• _MATERIAL PROVIDED_
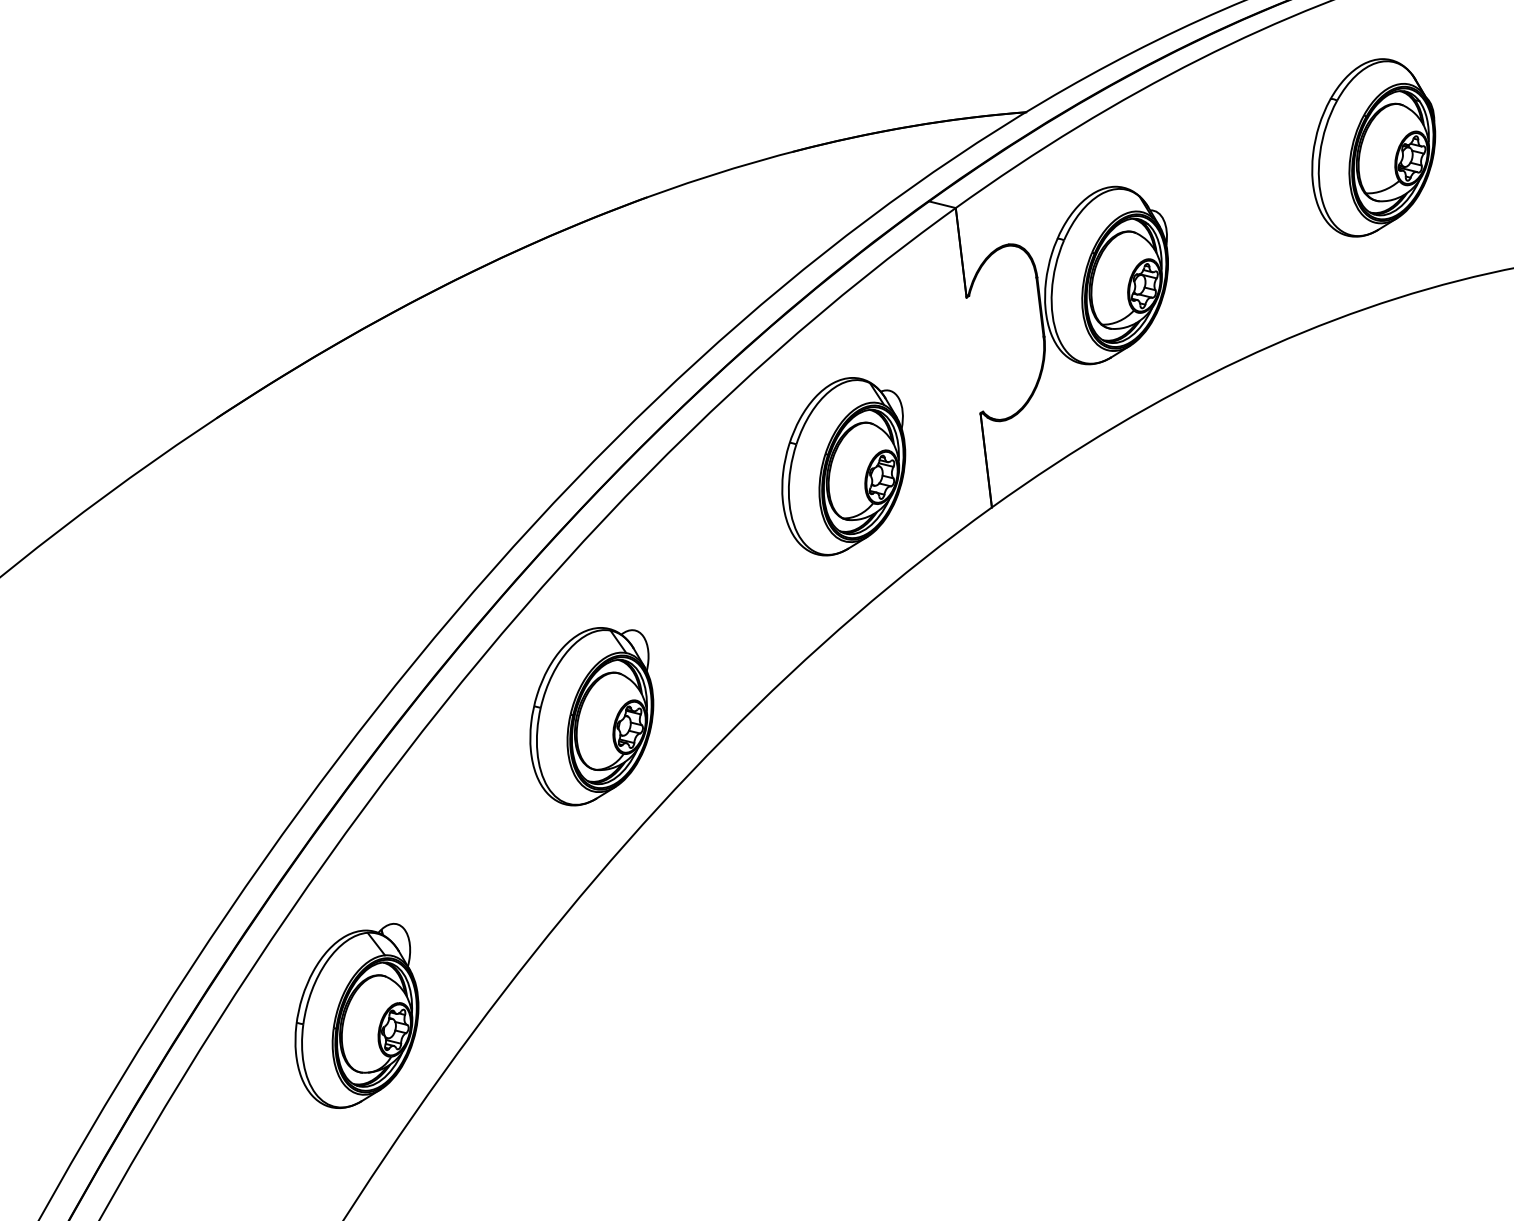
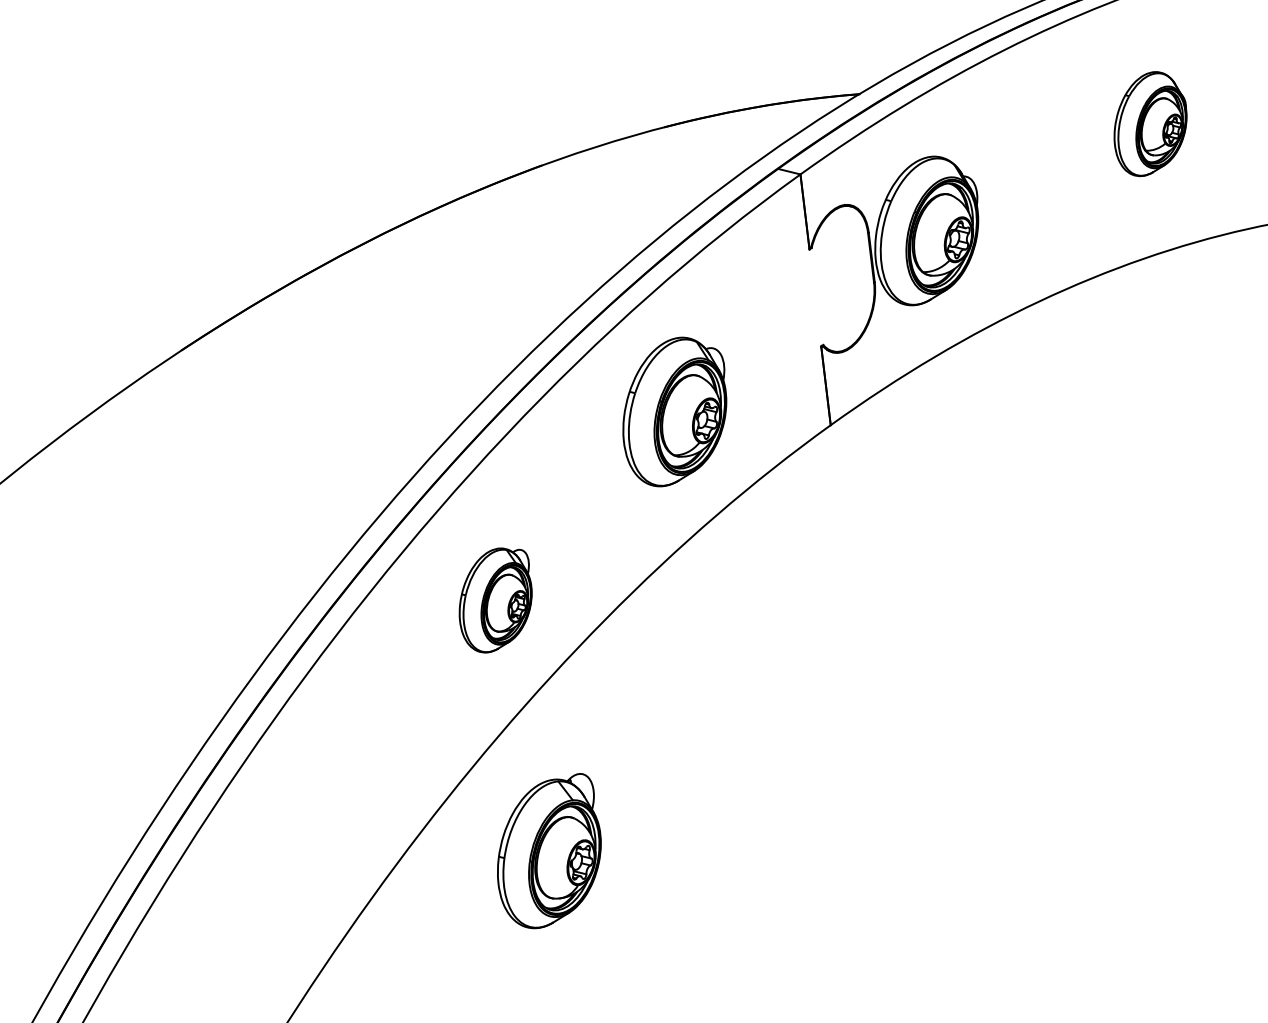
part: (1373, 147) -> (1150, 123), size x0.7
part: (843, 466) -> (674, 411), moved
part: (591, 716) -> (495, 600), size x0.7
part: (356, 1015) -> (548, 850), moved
--
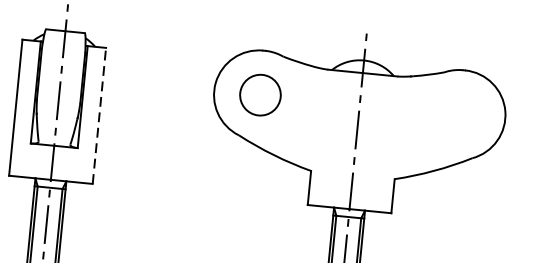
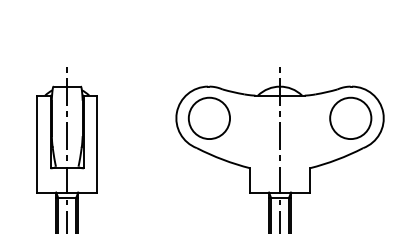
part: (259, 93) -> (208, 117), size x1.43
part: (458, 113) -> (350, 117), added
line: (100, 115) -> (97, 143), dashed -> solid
---
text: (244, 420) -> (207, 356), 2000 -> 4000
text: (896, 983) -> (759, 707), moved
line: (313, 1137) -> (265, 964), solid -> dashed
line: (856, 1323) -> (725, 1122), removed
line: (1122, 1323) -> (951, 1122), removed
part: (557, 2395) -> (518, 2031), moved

• _DESCRIPTION OF THE TASK_
Taking the entries above, restate exactly those lines that fall between the line with "part: (259, 93) -> (208, 117), size x1.43" and the line with "line: (100, 115)", keeping both of those lines too.

• _WRITTEN RESPONSE_
part: (259, 93) -> (208, 117), size x1.43
part: (458, 113) -> (350, 117), added
line: (100, 115) -> (97, 143), dashed -> solid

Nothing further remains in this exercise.